Harvest of new-crop cocoa has begun in Ivory Coast, with a farmgate price up 9 percent YOY. Ghana raised its farmgate price 21 percent YOY this week, but its new price is still below Ivory Coast’s in dollars. The disparity between Ivorian and Ghanaian farmgate prices will likely prompt some smuggling from the latter to the former—law-enforcement actions notwithstanding.
The harvest is expected to see a strong start, boosted by old-crop stocks held back in anticipation of these new-crop price increases—presumably driven in part by dollar strength and concerns over rising production costs, especially the crops of inputs like pesticides and fertilizers.
After a contract low at $2,243 last Monday, most-active Dec-22 NY cocoa rebounded, closing last Friday above the 20-day moving average. The contract spent the next few days testing resistance from below $2,360 to $2,365, finally breaking above that level Wednesday, closing at $2,392, below retracement and psychological resistance near $2,400. Support may now be from $2,340 to $2,335, from $2,310 to $2,300, and near $2,280 and $2,250. Resistance may be below $2,420 and above $2,440 and $2,450. RSI is neutral; MACD and the stochastic are bullish, with the latter approaching an overbought signal.
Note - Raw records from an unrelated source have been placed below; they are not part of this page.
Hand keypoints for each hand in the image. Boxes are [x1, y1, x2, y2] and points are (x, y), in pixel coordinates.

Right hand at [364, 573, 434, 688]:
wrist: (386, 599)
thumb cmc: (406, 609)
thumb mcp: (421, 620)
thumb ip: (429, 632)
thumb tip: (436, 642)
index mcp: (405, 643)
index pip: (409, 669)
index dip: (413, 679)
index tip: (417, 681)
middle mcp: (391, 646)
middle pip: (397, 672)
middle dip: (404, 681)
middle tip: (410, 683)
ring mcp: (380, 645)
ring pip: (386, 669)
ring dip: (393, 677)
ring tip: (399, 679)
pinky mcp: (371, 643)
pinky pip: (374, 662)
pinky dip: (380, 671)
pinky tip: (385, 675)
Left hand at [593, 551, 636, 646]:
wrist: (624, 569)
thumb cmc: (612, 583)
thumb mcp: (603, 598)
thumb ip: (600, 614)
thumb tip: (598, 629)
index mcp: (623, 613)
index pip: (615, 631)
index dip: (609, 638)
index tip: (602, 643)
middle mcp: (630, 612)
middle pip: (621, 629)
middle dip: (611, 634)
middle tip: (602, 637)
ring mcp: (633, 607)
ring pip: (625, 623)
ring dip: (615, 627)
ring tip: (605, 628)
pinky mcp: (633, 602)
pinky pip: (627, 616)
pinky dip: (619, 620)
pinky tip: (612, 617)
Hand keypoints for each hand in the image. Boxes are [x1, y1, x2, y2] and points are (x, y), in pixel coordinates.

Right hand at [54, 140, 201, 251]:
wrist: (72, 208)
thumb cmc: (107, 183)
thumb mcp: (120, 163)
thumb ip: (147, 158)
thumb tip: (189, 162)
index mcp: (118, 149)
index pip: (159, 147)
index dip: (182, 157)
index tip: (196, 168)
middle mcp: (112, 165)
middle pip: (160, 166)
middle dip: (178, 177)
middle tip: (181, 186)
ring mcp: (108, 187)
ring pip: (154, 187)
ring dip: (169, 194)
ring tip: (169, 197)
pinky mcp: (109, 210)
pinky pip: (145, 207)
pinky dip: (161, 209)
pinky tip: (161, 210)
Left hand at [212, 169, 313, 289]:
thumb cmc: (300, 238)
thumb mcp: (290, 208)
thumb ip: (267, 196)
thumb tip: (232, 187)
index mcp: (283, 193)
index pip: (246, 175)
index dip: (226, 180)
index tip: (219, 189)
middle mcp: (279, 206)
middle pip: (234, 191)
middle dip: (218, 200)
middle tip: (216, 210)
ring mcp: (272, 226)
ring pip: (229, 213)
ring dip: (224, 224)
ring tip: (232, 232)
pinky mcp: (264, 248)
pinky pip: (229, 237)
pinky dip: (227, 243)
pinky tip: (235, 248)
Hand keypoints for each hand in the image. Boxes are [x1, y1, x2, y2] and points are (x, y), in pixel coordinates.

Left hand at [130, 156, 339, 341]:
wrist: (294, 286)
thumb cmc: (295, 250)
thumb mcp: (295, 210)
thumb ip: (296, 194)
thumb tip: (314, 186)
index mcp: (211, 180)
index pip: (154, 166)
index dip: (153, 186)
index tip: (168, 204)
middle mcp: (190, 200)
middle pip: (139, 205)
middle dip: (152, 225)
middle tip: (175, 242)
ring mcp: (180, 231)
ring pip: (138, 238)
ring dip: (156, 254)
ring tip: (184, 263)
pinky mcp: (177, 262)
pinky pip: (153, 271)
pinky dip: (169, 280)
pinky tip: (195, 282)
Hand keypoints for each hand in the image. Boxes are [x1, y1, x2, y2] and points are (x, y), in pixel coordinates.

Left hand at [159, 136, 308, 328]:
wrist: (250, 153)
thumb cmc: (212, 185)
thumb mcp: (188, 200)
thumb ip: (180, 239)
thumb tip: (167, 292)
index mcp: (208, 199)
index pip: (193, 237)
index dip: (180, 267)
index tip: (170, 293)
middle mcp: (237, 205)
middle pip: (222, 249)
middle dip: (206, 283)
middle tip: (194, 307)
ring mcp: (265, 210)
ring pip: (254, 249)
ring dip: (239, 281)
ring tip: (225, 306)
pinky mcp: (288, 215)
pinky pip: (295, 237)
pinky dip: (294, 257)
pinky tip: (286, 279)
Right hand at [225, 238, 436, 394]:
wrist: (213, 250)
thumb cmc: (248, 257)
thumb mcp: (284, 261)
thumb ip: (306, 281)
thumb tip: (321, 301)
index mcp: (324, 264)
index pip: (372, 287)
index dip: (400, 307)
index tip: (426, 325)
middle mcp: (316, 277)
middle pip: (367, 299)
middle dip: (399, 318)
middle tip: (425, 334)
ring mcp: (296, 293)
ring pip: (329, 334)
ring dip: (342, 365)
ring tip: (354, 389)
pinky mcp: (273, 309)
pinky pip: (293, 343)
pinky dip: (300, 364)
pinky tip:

Dec-22 London cocoa remains in its three-month bullish channel, breaking prior resistance near £1,940 Wednesday to settle at £1,963, just below the upper Bollinger Band. Support may be below £1,930 and at multiple levels from £1,910 through £1,885. Resistance may lie near £1,965 and below £1,975 and £1,980. RSI is strongly bearish. MACD grew more bullish. The stochastic showed nominal bullish crossover but is near overbought territory.